Tuesday, January 14, 2014

KIOR Khosla and Alberta





KIOR has dropped in value since the management call and now the Wall Street analysts are finally calling the company as it is.  I call it a zombie company with Vinod Khosla and his friend Bill Gates able to keep the corpse on life support.  The Province of Alberta that loaned the company money last year is probably headed for the door. 

One possible scenario is that Khosla and Gates may take the company into Chapter 11 and then take it private.   They will pay off the loans made by the state of Mississippi maybe in full or maybe at a discount.  The shareholders who bought stock will get bupkis except what they recover in class action law suits.   Under this scenario Khosla and Gates will keep funding slow low cost reduced operations and will say look Uncle Sam we put our money where our mouth is and we continue to try.   The labor force in Columbus is 100 strong and probably costs $600,000 a month so they will be kept on for some time and they may have attrition and some staff reduction.

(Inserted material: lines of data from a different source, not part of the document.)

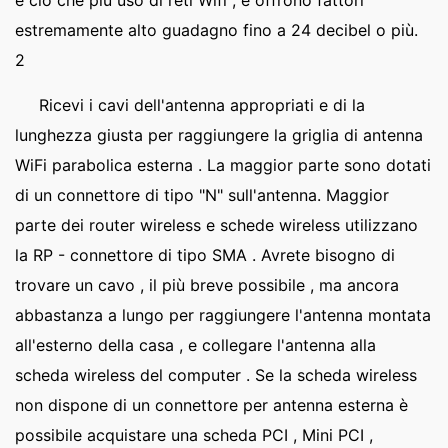
è ciò che più uso di reti Wifi , e offrono fattori
estremamente alto guadagno fino a 24 decibel o più.
2
Ricevi i cavi dell'antenna appropriati e di la
lunghezza giusta per raggiungere la griglia di antenna
WiFi parabolica esterna . La maggior parte sono dotati
di un connettore di tipo "N" sull'antenna. Maggior
parte dei router wireless e schede wireless utilizzano
la RP - connettore di tipo SMA . Avrete bisogno di
trovare un cavo , il più breve possibile , ma ancora
abbastanza a lungo per raggiungere l'antenna montata
all'esterno della casa , e collegare l'antenna alla
scheda wireless del computer . Se la scheda wireless
non dispone di un connettore per antenna esterna è
possibile acquistare una scheda PCI , Mini PCI ,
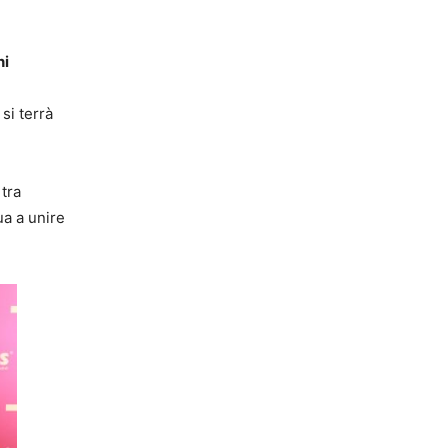
ni
si terrà
 tra
ua a unire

The US government DOE or USDA can play no role and big oil will probably not step up to buy the gangrene company.   The Qataris or other petro wealthy folks may lend Khosla and Gates a hand but they are probably too scared to come in now with all the law suits.   The Chinese will not waste time on this but I may be wrong and some Chinese group comes in at low cost for the suite of patents Kior has.   A replay of AONE.

The story of Kior will be forgotten by most and Vinod Cost Us may finally become as quiet as Al Gore when it comes to matters green.  Condi will play her piano and continue to mis-educate a whole new generation at Stanford.  The Green Machine will focus on more positive developments in the world. 

Of course I could be completely wrong and the $10 million of new CAPEX and $23 million of research will turn the company around and each year 13 million gallons of diesel will be produced from the 500 tons a day of bone dry pine.  Of course for the sake of the 100 workers and the folks who bought KIOR at $15 a share at its IPO I hope I am wrong.  But I think KIOR as a stock stands for Keep It Operating Rarely.